START Exercise input

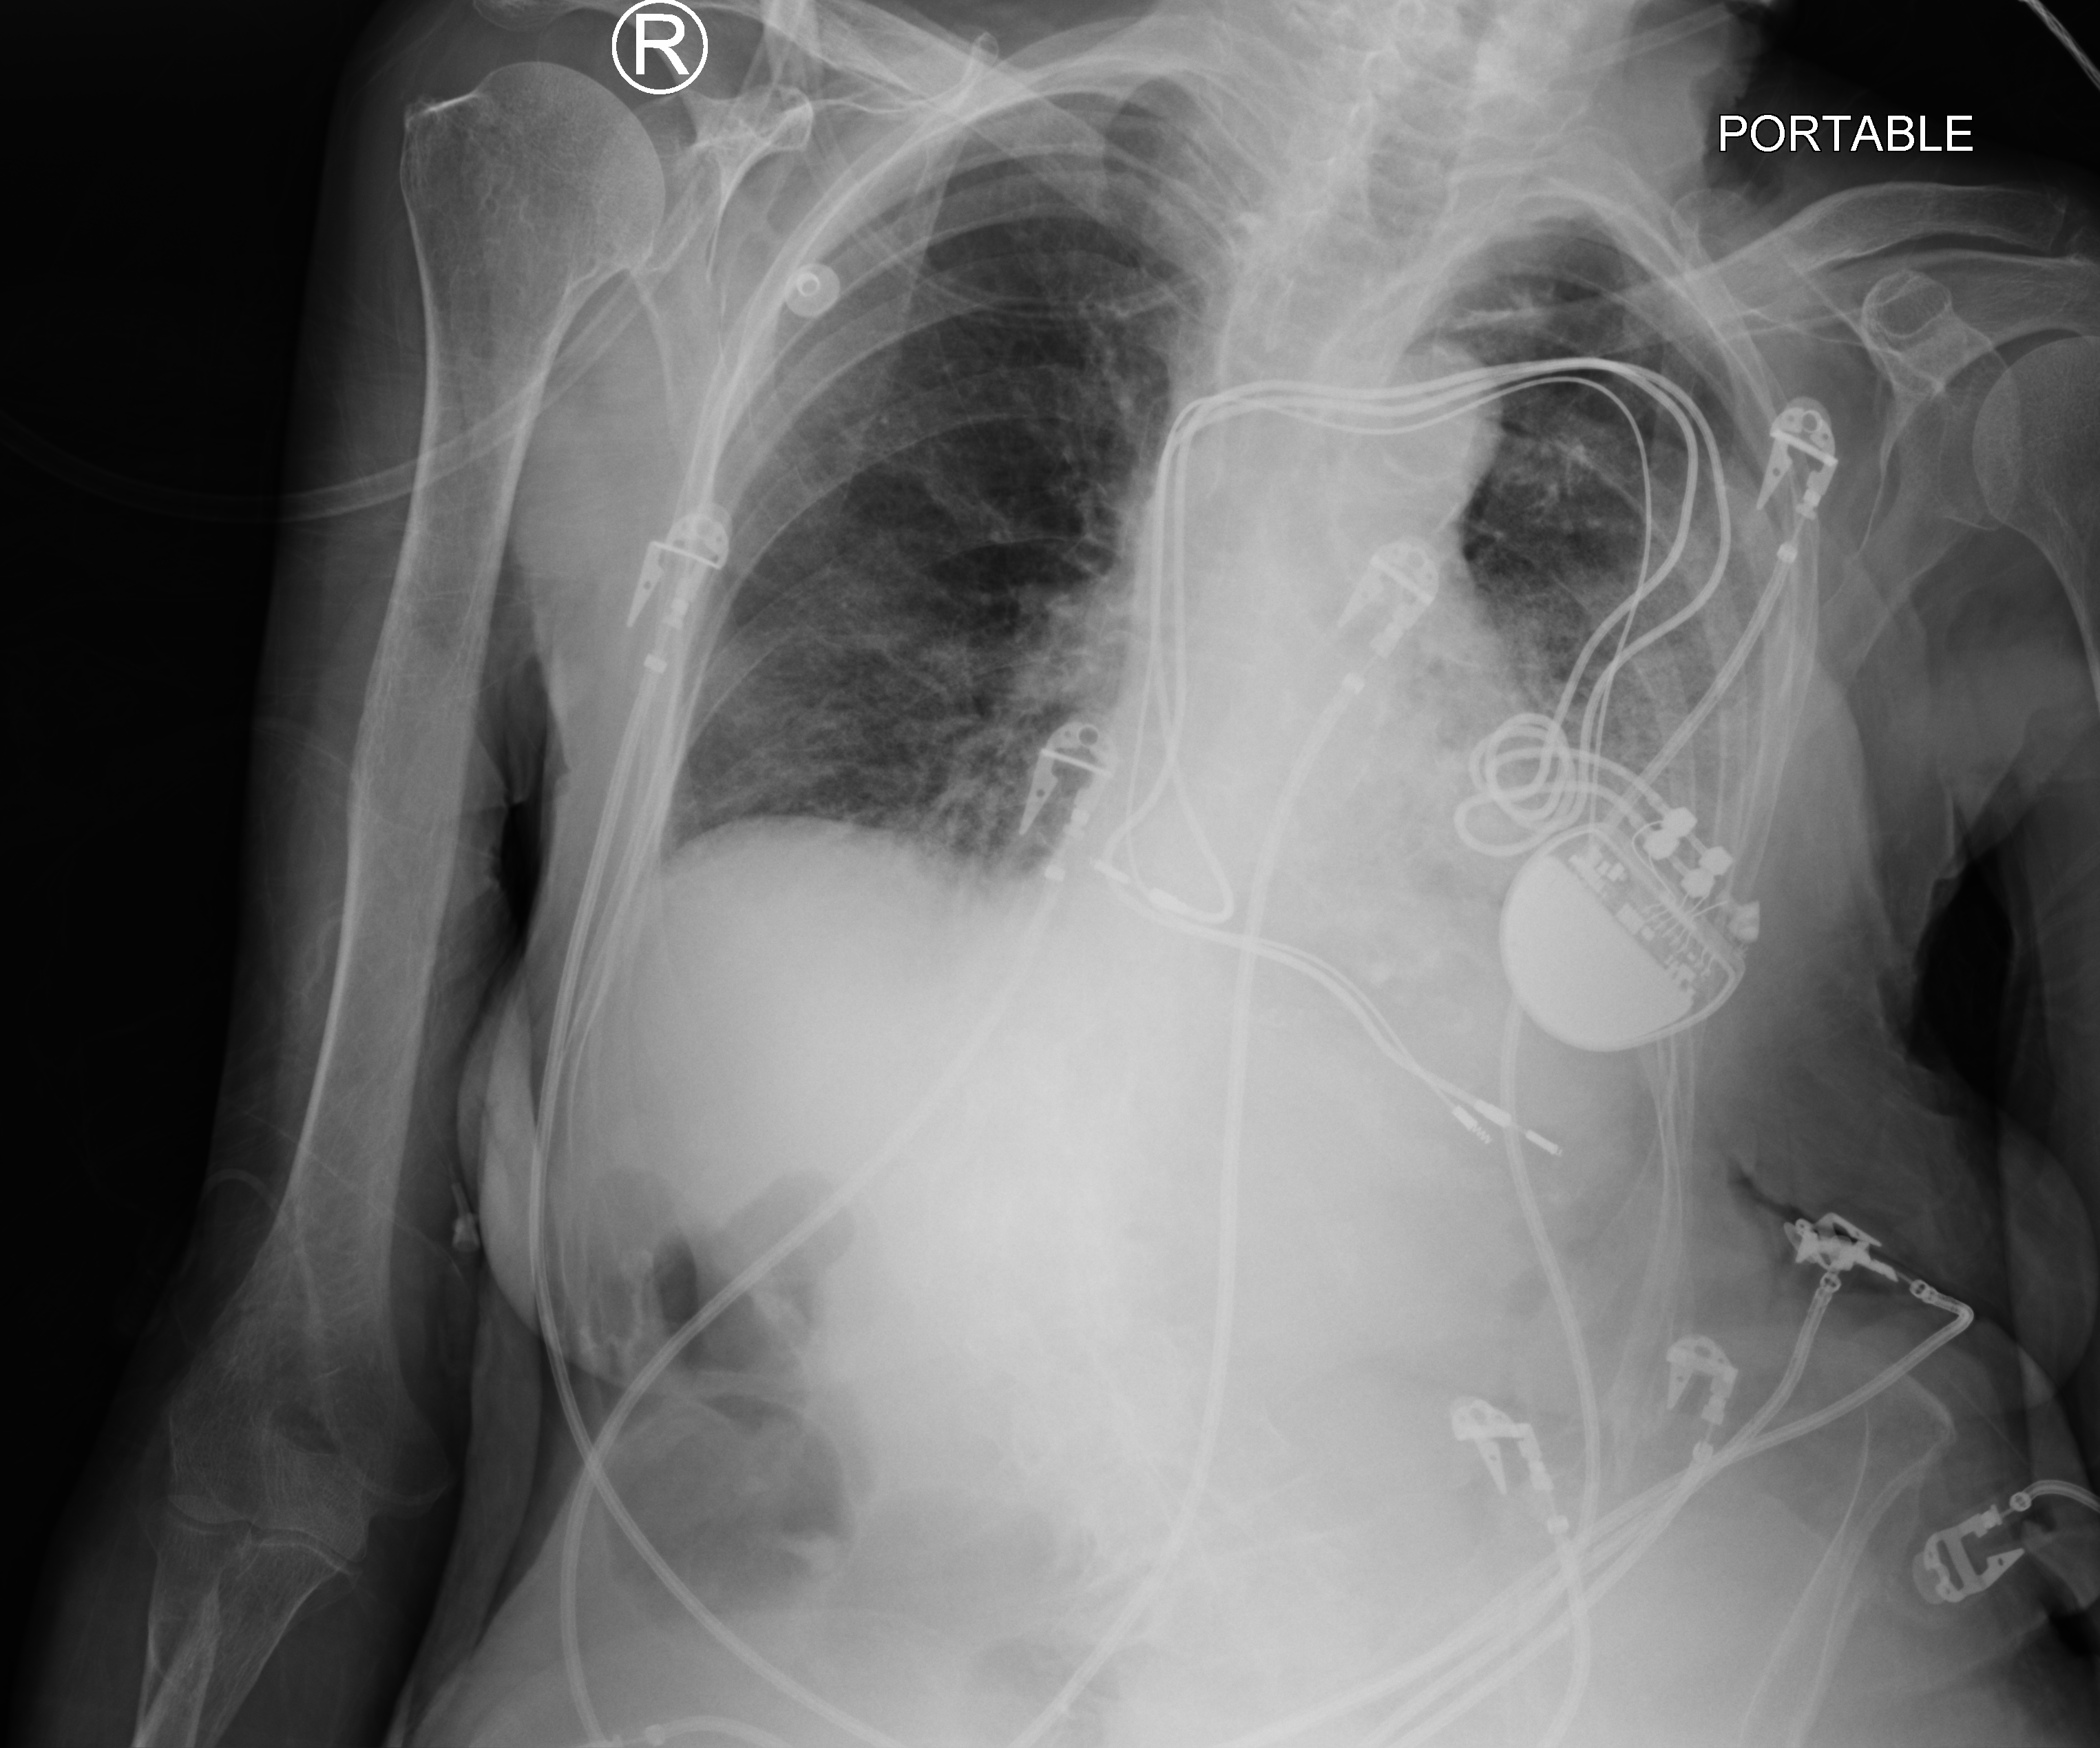
Bedside chest radiograph (computed radiography); anteroposterior (AP) projection. Patient hospitalised with COVID-19; female, aged 75–90 years.
From the hospital-stay record, not from the radiograph (when in the stay this image was taken is not recorded): admitted to intensive care during this hospital stay: no.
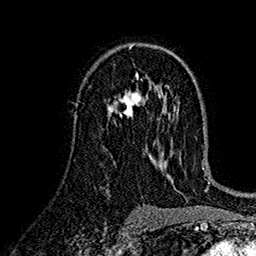
Breast MRI (dynamic contrast-enhanced), one axial slice; position 91 of 160 along the scan axis; cropped to one breast; dynamic contrast-enhanced series, time point 2 of 7 at this slice position (early post-contrast); 1.5 T; TE 2.7 ms, TR 5.2 ms; 1 mm slice thickness; 256 × 256 image matrix. Female patient.
Outlined on this slice (semi-automatic segmentation, software-assisted and operator-edited):
- enhancing-tissue mask used for the functional tumour volume (all voxels passing the contrast-enhancement thresholds inside the analysis volume; usually the tumour): bounding box [x1, y1, x2, y2] px = [107, 89, 148, 118]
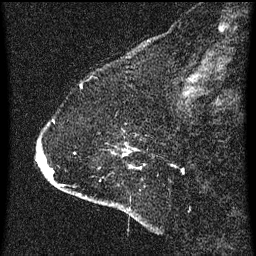
Breast MRI (dynamic contrast-enhanced), one sagittal slice; dynamic contrast-enhanced series, image 2 of 3 at this slice position (ordered by acquisition); 1.5 T; TE 4.2 ms, TR 8 ms; 2 mm slice thickness; 256 × 256 image matrix, field of view 180 × 180 mm. Female patient, age 47 years.
Annotated regions visible in this slice (semi-automatically segmented with operator editing):
- analysis volume of interest (the breast-tissue region the enhancement analysis was run in; not a lesion): box from (x=36, y=120) to (x=146, y=213) px
- tumour enhancement mask (voxels above the 70 % enhancement threshold inside the analysis volume of interest): (x=50, y=166)–(x=132, y=171)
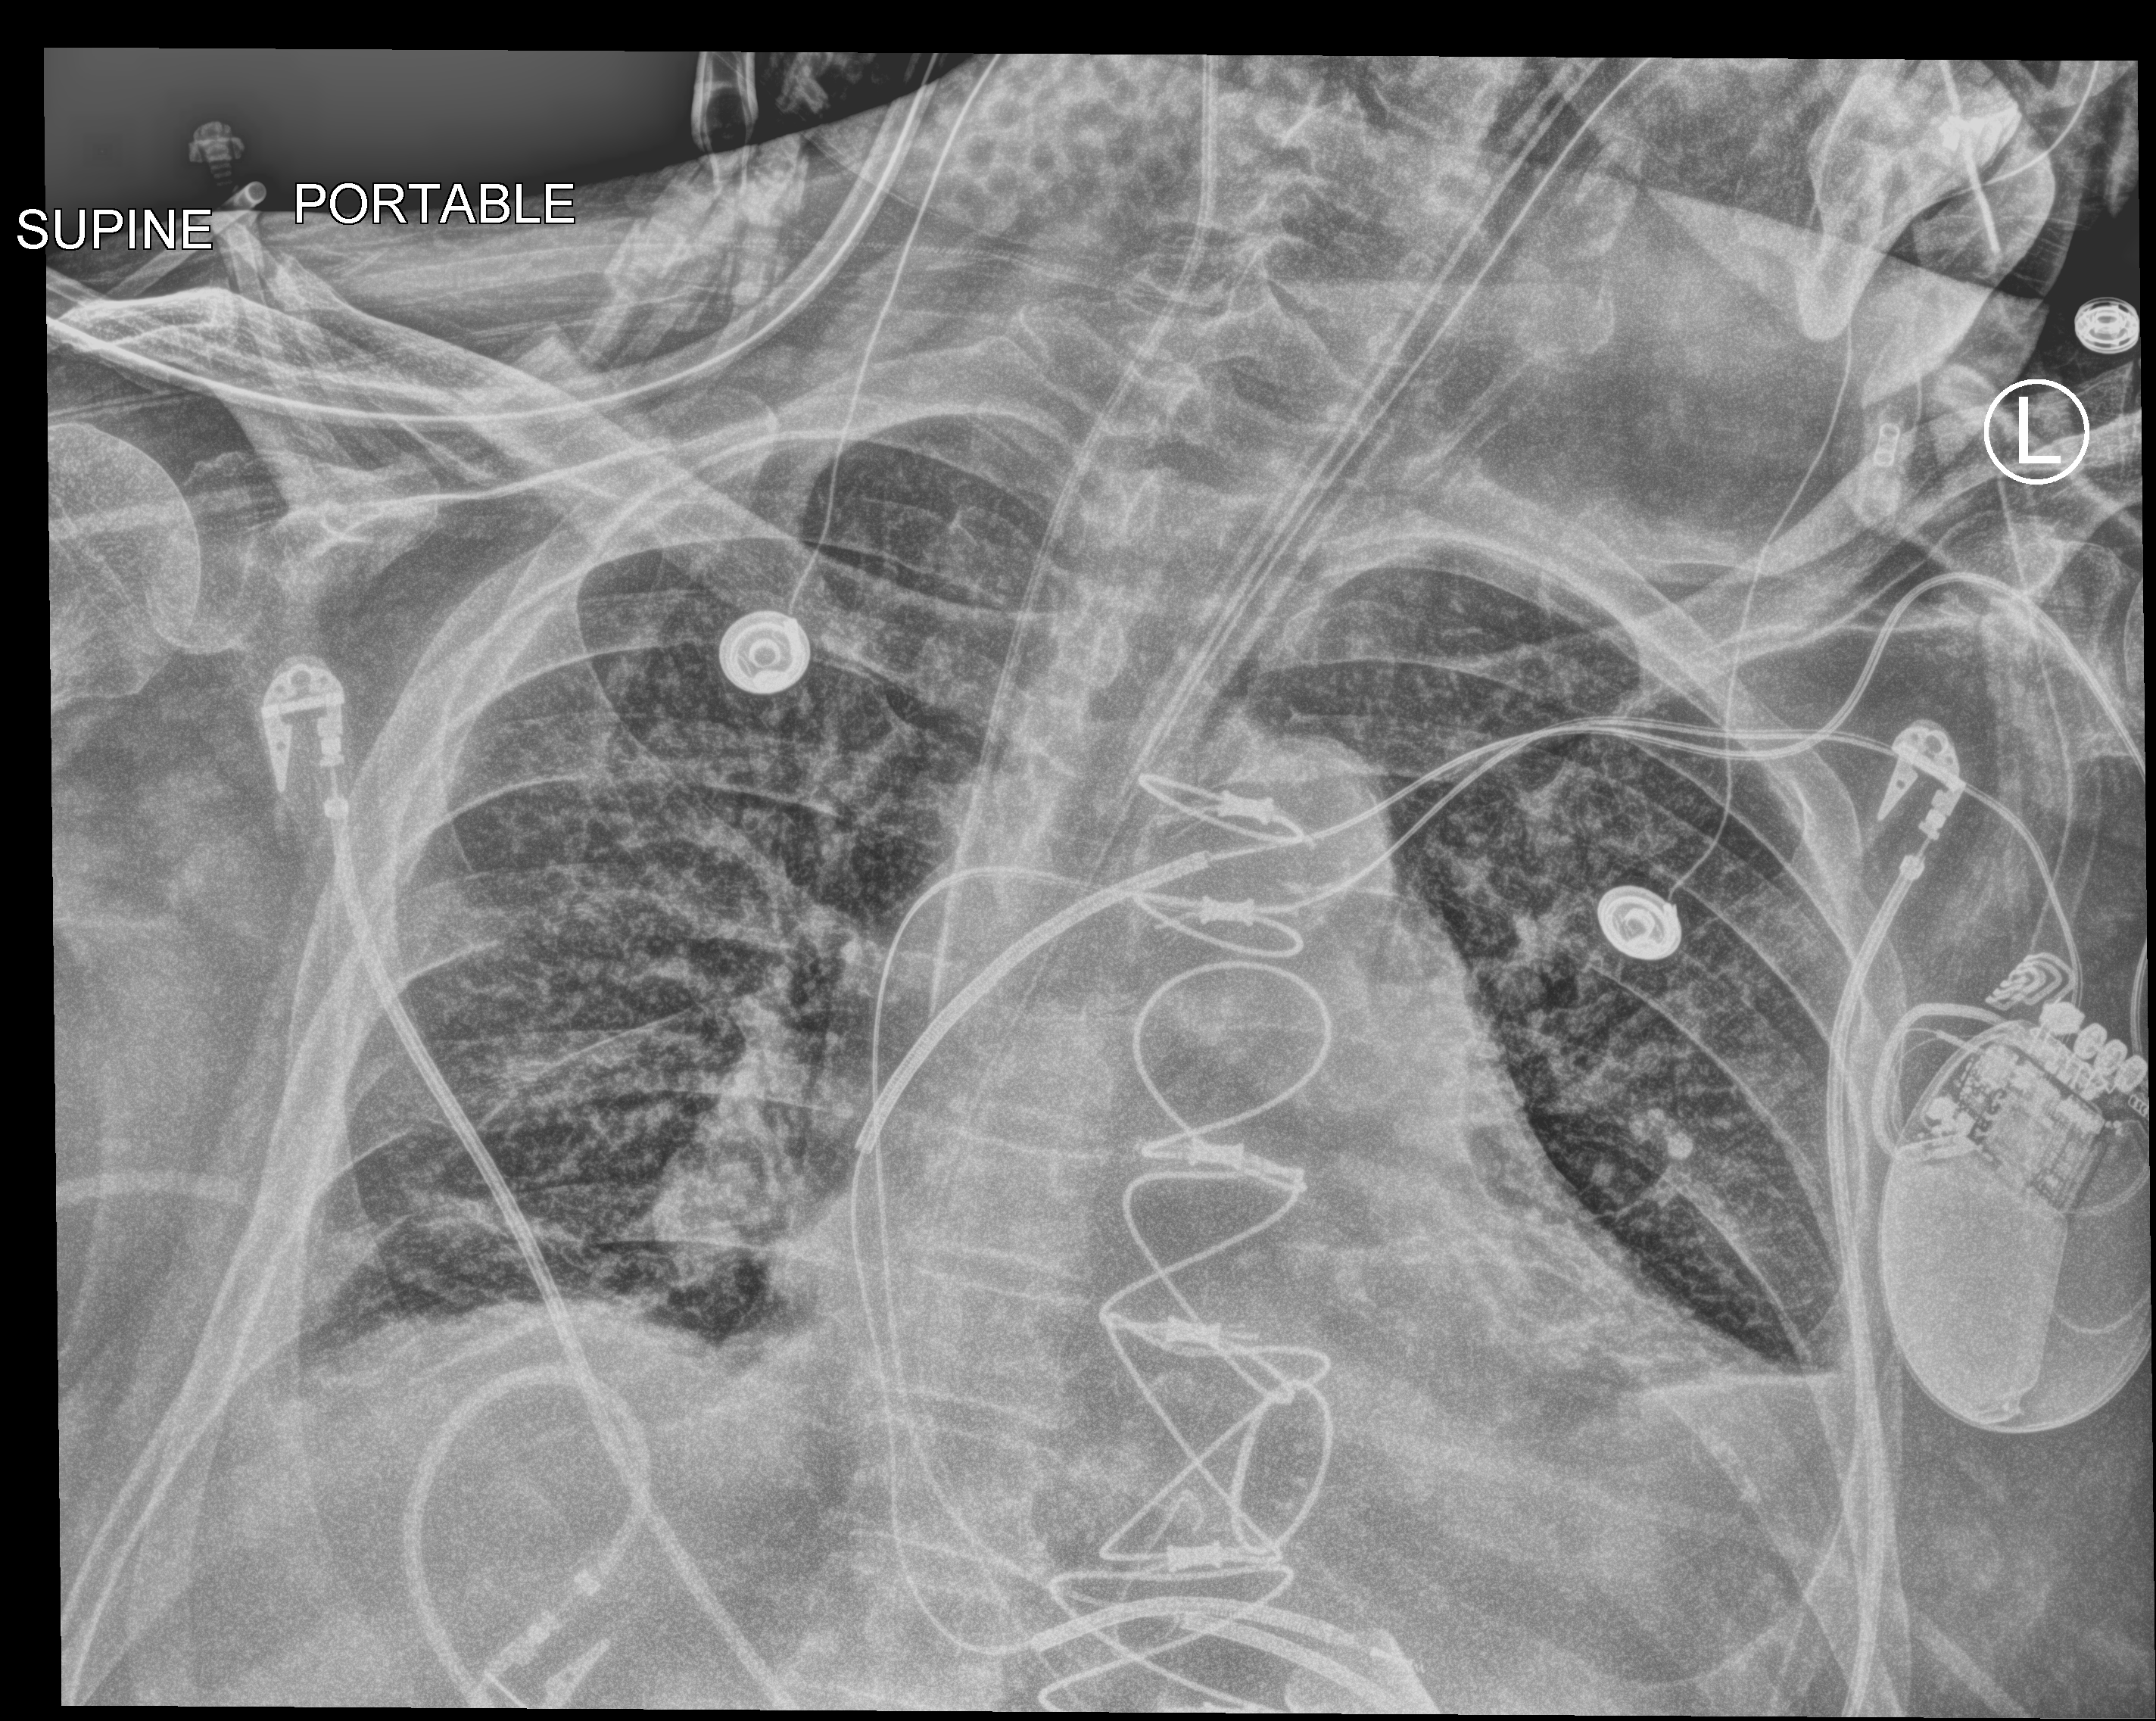
Portable chest radiograph. Male patient hospitalised with COVID-19, age 60–74 years.
From the hospital-stay record, not from the radiograph (when in the stay this image was taken is not recorded): COPD (admission record): no; hypertension (admission record): yes; mechanically ventilated during this hospital stay: no.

END Exercise input

Problem to work on
Using the records above, list each line that includes "from".

Reply
From the hospital-stay record, not from the radiograph (when in the stay this image was taken is not recorded): admitted to intensive care during this hospital stay: no.
- analysis volume of interest (the breast-tissue region the enhancement analysis was run in; not a lesion): box from (x=36, y=120) to (x=146, y=213) px
From the hospital-stay record, not from the radiograph (when in the stay this image was taken is not recorded): COPD (admission record): no; hypertension (admission record): yes; mechanically ventilated during this hospital stay: no.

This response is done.